[Input data Boundary: Start]

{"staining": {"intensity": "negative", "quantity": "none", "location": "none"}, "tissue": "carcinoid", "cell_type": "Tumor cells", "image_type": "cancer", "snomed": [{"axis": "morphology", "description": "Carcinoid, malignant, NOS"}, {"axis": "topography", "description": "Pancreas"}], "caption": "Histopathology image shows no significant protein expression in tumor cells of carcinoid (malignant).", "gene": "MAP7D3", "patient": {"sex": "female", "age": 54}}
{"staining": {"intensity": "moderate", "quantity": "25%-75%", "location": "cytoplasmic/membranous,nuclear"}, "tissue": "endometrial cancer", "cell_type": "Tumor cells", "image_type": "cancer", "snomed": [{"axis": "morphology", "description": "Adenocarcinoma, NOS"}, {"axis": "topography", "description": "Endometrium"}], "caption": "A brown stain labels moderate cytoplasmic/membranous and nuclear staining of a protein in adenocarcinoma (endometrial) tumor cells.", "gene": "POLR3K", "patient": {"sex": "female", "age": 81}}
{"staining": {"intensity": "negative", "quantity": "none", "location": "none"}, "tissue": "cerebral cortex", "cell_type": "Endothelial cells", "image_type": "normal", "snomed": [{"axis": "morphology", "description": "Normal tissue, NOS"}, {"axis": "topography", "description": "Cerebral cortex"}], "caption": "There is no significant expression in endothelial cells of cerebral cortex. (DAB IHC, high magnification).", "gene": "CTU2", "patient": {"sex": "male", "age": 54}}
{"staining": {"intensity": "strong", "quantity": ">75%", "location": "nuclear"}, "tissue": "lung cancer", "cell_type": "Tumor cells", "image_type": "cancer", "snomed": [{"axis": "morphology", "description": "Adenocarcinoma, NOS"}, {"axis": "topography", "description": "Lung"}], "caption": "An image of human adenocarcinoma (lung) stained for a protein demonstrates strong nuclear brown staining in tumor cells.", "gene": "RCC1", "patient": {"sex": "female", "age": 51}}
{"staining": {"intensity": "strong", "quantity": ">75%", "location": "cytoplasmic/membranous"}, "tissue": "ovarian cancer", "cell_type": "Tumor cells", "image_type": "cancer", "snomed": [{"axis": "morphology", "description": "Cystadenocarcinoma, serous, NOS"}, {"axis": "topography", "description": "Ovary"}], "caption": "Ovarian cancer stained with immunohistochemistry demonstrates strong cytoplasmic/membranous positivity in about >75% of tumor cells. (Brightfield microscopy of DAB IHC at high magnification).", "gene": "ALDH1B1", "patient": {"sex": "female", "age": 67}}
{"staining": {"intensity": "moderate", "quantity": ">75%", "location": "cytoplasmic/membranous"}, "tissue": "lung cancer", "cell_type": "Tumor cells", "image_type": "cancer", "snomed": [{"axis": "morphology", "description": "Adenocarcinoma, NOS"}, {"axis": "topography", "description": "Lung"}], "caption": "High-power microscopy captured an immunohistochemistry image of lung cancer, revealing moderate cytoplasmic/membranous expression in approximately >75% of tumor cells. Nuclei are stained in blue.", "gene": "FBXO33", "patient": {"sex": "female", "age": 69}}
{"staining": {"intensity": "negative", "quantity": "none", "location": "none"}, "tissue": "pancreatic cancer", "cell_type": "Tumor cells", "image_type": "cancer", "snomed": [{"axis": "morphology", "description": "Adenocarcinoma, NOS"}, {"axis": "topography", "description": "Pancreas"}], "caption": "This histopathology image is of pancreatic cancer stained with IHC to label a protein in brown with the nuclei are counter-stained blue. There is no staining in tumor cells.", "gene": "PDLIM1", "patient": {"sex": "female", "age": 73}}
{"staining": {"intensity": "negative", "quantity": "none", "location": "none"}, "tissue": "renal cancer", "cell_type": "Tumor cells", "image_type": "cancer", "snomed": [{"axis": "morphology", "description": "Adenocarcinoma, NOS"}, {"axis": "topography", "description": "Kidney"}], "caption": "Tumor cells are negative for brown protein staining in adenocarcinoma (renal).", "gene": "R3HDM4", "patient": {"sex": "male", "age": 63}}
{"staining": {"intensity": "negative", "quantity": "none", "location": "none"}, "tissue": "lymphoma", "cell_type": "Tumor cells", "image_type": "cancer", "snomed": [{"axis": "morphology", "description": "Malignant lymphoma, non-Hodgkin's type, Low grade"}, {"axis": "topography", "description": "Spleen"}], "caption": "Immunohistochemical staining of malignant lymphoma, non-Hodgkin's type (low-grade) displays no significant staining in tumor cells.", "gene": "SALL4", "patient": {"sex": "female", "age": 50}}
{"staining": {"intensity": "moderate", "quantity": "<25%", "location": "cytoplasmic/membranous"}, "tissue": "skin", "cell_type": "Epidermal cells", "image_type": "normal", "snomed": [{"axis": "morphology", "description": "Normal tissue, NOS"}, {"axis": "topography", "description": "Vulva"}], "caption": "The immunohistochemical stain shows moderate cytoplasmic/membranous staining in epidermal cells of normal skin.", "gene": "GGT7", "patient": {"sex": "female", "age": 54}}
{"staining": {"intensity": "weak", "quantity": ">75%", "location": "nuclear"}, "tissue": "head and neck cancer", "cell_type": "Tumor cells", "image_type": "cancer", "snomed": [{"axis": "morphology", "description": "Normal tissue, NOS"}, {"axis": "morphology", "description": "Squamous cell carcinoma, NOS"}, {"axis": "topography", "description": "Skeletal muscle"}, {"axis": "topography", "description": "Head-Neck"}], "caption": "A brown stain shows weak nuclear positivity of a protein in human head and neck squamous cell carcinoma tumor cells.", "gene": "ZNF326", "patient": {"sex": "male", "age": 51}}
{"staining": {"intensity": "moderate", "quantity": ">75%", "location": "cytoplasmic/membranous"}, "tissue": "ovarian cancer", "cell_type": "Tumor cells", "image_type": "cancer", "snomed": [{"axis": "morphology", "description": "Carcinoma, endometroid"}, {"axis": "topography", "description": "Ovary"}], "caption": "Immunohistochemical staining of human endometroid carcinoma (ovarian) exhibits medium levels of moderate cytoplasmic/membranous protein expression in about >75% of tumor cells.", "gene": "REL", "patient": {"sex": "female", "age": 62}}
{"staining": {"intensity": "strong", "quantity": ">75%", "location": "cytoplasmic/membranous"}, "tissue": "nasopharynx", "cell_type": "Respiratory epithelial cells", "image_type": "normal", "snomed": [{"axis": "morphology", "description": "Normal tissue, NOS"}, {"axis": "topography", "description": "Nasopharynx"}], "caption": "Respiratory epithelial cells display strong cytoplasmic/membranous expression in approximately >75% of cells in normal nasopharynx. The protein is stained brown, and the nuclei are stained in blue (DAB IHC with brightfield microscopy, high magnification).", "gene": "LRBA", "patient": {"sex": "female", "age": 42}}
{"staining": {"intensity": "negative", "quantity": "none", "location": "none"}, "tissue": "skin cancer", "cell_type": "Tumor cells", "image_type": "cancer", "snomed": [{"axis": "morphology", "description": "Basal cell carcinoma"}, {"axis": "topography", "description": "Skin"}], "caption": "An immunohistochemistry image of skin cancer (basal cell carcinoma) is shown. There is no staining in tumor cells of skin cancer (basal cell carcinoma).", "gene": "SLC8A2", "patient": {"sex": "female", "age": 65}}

[Input data Boundary: End]

**Task details:** When you reach the line holding "immunohistochemical stain shows" in the records above, begin reproducing exactly, stop after the line holding "brown stain shows", and output nothing else.

**Result of this exercise:**
{"staining": {"intensity": "moderate", "quantity": "<25%", "location": "cytoplasmic/membranous"}, "tissue": "skin", "cell_type": "Epidermal cells", "image_type": "normal", "snomed": [{"axis": "morphology", "description": "Normal tissue, NOS"}, {"axis": "topography", "description": "Vulva"}], "caption": "The immunohistochemical stain shows moderate cytoplasmic/membranous staining in epidermal cells of normal skin.", "gene": "GGT7", "patient": {"sex": "female", "age": 54}}
{"staining": {"intensity": "weak", "quantity": ">75%", "location": "nuclear"}, "tissue": "head and neck cancer", "cell_type": "Tumor cells", "image_type": "cancer", "snomed": [{"axis": "morphology", "description": "Normal tissue, NOS"}, {"axis": "morphology", "description": "Squamous cell carcinoma, NOS"}, {"axis": "topography", "description": "Skeletal muscle"}, {"axis": "topography", "description": "Head-Neck"}], "caption": "A brown stain shows weak nuclear positivity of a protein in human head and neck squamous cell carcinoma tumor cells.", "gene": "ZNF326", "patient": {"sex": "male", "age": 51}}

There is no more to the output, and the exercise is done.